Guidelines provide some help with defining apoB targets, they say, but those specifically outlined in the European Society of Cardiology/European Atherosclerosis Society (ESC/EAS) guidelines might be too high. “In high-risk primary prevention, the guidelines recommend an LDL-C level of 70 mg/dL and an apoB level of 80 mg/dL,” they authors write. “In this analysis, an LDL-C level of 70 mg/dL corresponded to a median apoB level of 60 mg/dL. Although there are likely differences between US and European populations, it is unlikely that these differences would amount to 20mg/dL of discordance between apoB and LDL-C levels.”

If the clinical lipid field was just beginning, knowing what we know today, we would measure apoB rather than LDL cholesterol to evaluate someone’s risk and monitor their response to therapy. David Maron

Commenting on the study for TCTMD, Nicholas Marston, MD (Brigham and Women’s Hospital, Boston, MA), said in an email that all of the new evidence supporting the discordance make clear “the consistent message that apoB provides predictive value beyond LDL-C measurement. Taken together, these analyses make a strong case for incorporating apoB into clinical practice, and future guidelines will need to address how best to do that.”

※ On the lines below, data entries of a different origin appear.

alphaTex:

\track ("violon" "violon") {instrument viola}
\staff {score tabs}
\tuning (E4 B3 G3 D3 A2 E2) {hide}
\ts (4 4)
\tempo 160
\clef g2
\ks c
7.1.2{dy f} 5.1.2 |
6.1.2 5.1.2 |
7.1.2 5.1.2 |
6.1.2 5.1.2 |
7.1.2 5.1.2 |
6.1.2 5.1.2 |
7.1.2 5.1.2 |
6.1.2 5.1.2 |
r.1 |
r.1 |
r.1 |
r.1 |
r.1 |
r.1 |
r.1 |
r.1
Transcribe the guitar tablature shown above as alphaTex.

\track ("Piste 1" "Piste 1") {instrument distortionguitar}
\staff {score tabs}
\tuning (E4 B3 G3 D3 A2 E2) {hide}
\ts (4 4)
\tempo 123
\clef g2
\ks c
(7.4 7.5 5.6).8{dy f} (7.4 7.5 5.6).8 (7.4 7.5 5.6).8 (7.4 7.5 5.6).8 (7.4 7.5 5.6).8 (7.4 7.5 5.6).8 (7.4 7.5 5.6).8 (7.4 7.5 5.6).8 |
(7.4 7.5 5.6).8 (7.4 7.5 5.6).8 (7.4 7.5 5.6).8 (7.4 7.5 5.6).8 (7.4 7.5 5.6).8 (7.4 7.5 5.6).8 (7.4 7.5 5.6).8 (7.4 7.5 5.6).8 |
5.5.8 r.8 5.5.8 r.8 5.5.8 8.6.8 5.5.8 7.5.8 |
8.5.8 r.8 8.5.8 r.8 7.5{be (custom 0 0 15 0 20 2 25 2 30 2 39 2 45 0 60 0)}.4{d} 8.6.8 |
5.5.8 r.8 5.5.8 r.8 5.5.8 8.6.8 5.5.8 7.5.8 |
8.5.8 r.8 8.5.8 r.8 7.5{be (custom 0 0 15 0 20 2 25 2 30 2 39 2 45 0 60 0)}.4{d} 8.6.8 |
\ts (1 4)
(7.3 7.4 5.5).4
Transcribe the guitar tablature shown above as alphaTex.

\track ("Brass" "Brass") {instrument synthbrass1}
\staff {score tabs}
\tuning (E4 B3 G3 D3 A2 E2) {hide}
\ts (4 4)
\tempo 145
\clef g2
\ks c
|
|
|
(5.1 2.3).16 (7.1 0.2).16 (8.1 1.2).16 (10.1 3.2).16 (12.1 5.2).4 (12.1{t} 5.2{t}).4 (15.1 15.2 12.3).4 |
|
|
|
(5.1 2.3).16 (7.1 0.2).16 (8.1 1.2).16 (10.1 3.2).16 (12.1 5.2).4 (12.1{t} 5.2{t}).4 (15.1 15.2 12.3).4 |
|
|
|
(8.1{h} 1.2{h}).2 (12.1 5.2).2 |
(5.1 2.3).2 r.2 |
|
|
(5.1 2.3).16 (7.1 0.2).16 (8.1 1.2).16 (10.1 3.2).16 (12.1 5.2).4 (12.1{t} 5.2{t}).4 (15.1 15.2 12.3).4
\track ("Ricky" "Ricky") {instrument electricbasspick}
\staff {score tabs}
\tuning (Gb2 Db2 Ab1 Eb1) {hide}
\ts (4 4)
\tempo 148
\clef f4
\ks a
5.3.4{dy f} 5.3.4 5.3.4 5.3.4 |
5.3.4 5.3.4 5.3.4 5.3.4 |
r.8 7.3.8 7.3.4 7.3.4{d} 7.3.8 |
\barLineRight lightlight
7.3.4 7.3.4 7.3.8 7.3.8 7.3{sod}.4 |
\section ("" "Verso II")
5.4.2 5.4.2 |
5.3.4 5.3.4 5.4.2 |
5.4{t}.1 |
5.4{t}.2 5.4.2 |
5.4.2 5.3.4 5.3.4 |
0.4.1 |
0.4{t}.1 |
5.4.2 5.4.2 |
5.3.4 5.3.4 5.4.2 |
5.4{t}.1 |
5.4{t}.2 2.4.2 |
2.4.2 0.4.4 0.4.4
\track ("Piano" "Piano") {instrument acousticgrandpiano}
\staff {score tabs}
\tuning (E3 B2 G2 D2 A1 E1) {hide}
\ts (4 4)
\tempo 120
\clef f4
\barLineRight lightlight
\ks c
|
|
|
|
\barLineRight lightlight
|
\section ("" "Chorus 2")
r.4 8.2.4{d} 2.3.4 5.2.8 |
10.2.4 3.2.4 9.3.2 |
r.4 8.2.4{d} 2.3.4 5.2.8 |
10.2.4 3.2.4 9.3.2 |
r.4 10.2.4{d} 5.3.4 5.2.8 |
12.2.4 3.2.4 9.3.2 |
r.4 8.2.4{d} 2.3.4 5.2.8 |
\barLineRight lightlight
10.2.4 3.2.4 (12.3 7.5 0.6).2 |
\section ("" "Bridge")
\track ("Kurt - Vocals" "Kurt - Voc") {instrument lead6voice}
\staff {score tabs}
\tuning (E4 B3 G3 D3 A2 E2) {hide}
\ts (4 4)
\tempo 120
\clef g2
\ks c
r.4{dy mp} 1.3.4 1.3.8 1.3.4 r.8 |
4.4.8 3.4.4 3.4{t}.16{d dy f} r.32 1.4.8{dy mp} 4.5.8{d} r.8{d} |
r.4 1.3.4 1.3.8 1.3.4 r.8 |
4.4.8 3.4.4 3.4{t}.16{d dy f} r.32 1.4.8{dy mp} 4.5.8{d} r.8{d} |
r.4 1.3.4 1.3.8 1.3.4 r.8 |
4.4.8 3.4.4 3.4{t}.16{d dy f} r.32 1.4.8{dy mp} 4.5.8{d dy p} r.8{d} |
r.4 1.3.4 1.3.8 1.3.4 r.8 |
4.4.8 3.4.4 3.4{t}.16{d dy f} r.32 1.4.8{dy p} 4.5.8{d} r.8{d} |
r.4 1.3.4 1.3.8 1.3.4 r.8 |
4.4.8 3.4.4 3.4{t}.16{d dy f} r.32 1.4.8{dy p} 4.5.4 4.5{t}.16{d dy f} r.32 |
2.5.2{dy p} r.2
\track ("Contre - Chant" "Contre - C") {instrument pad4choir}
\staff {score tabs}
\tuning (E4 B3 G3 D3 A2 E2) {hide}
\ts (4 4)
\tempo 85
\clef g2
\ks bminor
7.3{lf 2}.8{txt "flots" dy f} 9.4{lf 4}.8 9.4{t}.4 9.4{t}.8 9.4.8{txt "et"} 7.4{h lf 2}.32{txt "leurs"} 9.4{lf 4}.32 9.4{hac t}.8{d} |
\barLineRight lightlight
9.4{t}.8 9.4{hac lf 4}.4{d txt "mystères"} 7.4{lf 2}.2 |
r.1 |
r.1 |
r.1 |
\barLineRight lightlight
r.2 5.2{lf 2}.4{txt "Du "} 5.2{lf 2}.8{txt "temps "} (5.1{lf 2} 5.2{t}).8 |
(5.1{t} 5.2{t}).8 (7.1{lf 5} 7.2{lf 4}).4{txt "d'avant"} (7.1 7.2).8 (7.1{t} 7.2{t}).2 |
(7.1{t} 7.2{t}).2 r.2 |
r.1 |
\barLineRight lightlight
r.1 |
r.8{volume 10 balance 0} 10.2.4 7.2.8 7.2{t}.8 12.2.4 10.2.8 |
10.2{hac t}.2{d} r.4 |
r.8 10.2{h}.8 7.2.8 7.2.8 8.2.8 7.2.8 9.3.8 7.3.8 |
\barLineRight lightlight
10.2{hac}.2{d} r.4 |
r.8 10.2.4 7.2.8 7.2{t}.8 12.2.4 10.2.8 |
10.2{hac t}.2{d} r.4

Even so, changing practice is difficult. David Maron, MD (Stanford University School of Medicine, CA), who commented on the study for TCTMD, said he does not routinely measure apoB due to how engrained LDL is as a target in current guidelines and practice, despite all of the data in favor of the new target. “If the clinical lipid field was just beginning, knowing what we know today, we would measure apoB rather than LDL cholesterol to evaluate someone’s risk and monitor their response to therapy,” he said in an email. “These results nudge me to change my practice, because risk assessment using apoB would be more precise. But habits are hard to break, learning a new language is difficult, and using LDL cholesterol works pretty well.”

Maron acknowledged “the evidence to change guidelines has been available for a long time,” but said that more work will be required to educate clinicians and patients, as well as to recalibrate risk thresholds and treatment targets. “This is a sea change,” he added, “and explains why it has not happened yet despite the wealth of evidence that apoB is a better biomarker than LDL cholesterol.”

Next, Navar said, she would like to see new research start to better address what should be done based on apoB information. “I’d love to see clinical trials shift to focusing on apoB instead of LDL-C. I think this would go a long way to moving us away from LDL-C towards apoB,” she suggested.

Sources
Disclosures
  • Sayed, Navar, and Maron report no relevant conflicts of interest.